# One stone complete



## jdubbya (Nov 6, 2005)

A continuation of this thread;
http://www.hauntforum.com/showthread.php?t=32649

Finished one of them and will deliver it tomorrow. Hope to have the other one done by the end of the week.


----------



## Pumpkin5 (Aug 8, 2010)

:jol:Oh that looks fantastic!!! I know you have probably lost my home address for delivery...but I just PM'd it to you. Ha ha!!!
Nice, really nice stone!!!


----------



## kevin242 (Sep 30, 2005)

yes!


----------



## Lord Homicide (May 11, 2012)

Looks pretty sweet man. It looks pretty damn tall with that 5 gal bucket as a ref


----------



## CreeepyCathy (Mar 28, 2009)

perfect.


----------



## jdubbya (Nov 6, 2005)

Pumpkin5 said:


> :jol:Oh that looks fantastic!!! I know you have probably lost my home address for delivery...but I just PM'd it to you. Ha ha!!!
> Nice, really nice stone!!!


Would you like it overnighted or is regular delivery good?



Lord Homicide said:


> Looks pretty sweet man. It looks pretty damn tall with that 5 gal bucket as a ref


It's 38 inches total height.
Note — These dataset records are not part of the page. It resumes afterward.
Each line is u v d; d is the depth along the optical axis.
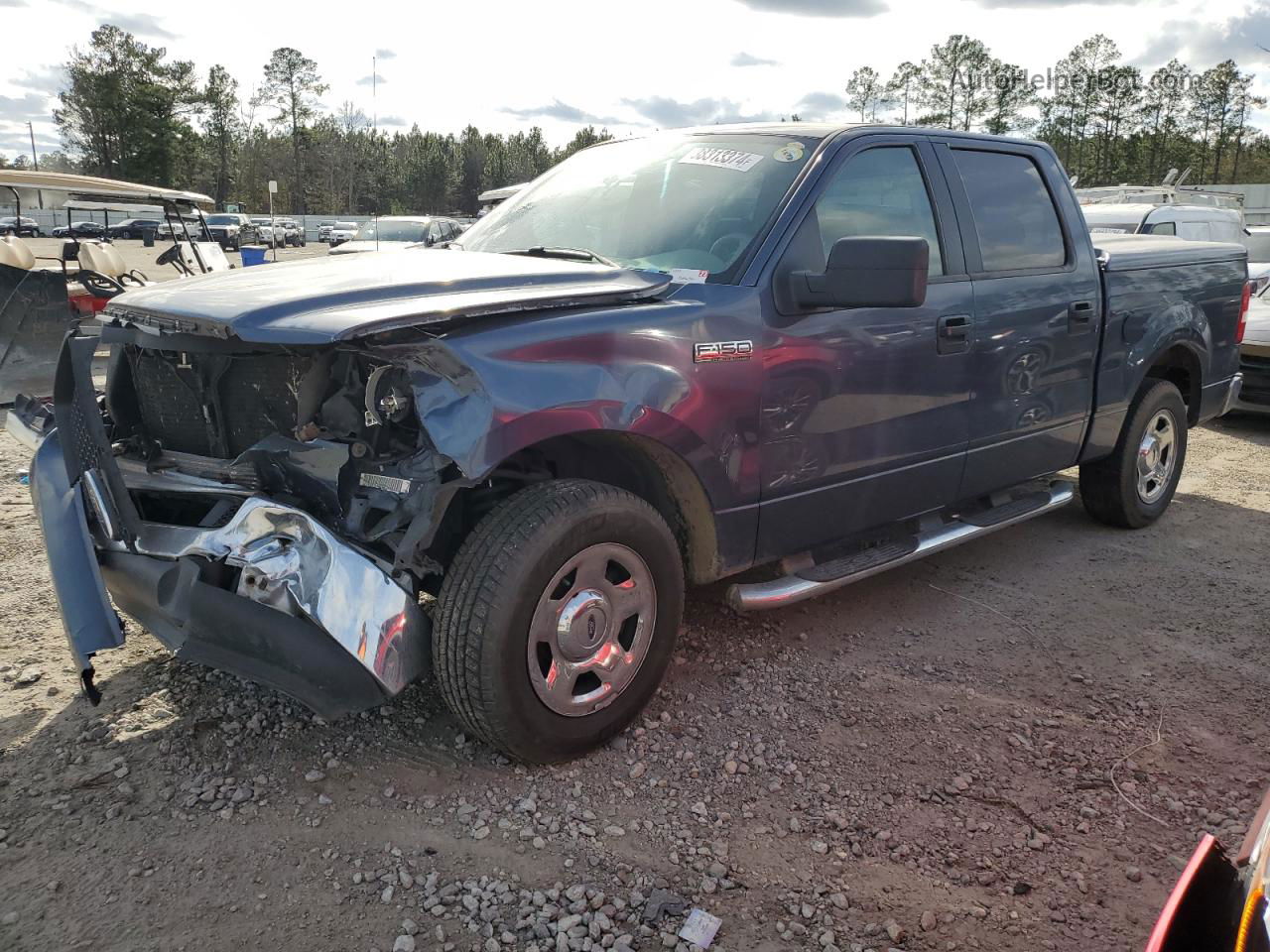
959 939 2.34
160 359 3.21
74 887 2.42
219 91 95.38
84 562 3.00
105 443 2.98
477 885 2.46
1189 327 5.36
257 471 2.86
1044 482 5.04
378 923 2.32
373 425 2.70
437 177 107.00
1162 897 2.50
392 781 2.88
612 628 2.98
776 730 3.26
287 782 2.87
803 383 3.38
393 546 2.74
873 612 4.31
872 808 2.85
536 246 3.82
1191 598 4.57
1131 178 93.25
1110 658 3.91
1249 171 94.94
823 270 3.45
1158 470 5.57
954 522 4.38
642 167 3.93
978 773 3.05
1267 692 3.64
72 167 92.31
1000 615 4.32
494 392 2.60
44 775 2.88
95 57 87.56
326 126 92.94
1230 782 3.04
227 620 2.67
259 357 2.92
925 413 3.88
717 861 2.58
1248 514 5.97
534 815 2.75
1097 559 5.07
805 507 3.54
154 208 10.90
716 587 4.41
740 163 3.67
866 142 3.74
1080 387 4.73
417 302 2.68
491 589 2.66
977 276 4.07
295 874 2.49
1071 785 3.00
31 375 9.51
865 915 2.41
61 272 9.63
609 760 3.04
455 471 2.65
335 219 58.69
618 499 2.90
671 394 2.98
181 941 2.25
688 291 3.19
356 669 2.64
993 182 4.30
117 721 3.18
It's set into the top tier of the base and glued to the bottom piece of foam. The whole thing is mounted on a piece of plywood for stability.



CreeepyCathy said:


> perfect.


Thanks CC. It came out pretty good. Got some nice streaking with this one.


----------



## Great Pumpkin (Feb 21, 2011)

Love it jdubbya! Its great!


----------



## graveyardmaster (May 14, 2012)

awesome...they look soo cool!


----------



## RoxyBlue (Oct 6, 2008)

The paint job came out really well, and I like the detail of soft edges on the base. Your friend should be very happy.


----------



## Spooky1 (Aug 25, 2008)

Good looking tombstone. You got a nice aged look with the paint job.


----------



## Troll Wizard (May 3, 2012)

Great job, stone looks well aged.


----------



## jdubbya (Nov 6, 2005)

Thanks all. My friend picked it up yesterday and was very happy with it, and I'm glad it is out of my garage so nothing happens to it. I'm slowly finishing up stuff and clearing space so I have room to move things down out of the rafters soon and start touching things up. The pressure is building!


----------



## Lunatic (Oct 3, 2006)

Great looking stone JD!


----------



## Lilly (Jun 13, 2006)

Good Job..i like the tall ones too. variety is good!


----------



## Hairazor (Mar 13, 2012)

Nice, nice work!!!


----------



## jdubbya (Nov 6, 2005)

*Second one done*

Finished the second stone today. Two coats of off white DryLok then dry brushed with dark gray to match the shading on the statue. I'll take this to it's new owner tomorrow and free up some space in the garage. This is the last project I'm doing for friends this year and now only have to finish up my own monument and a few other small projects.


----------



## kevin242 (Sep 30, 2005)

looking good, Jdub!


----------



## jdubbya (Nov 6, 2005)

Thanks man!


----------



## Uruk-Hai (Nov 4, 2006)

Both look great!!!


----------



## heresjohnny (Feb 15, 2006)

That looks good!


----------



## Headless (Sep 4, 2011)

That looks amazing as well! Great job.


----------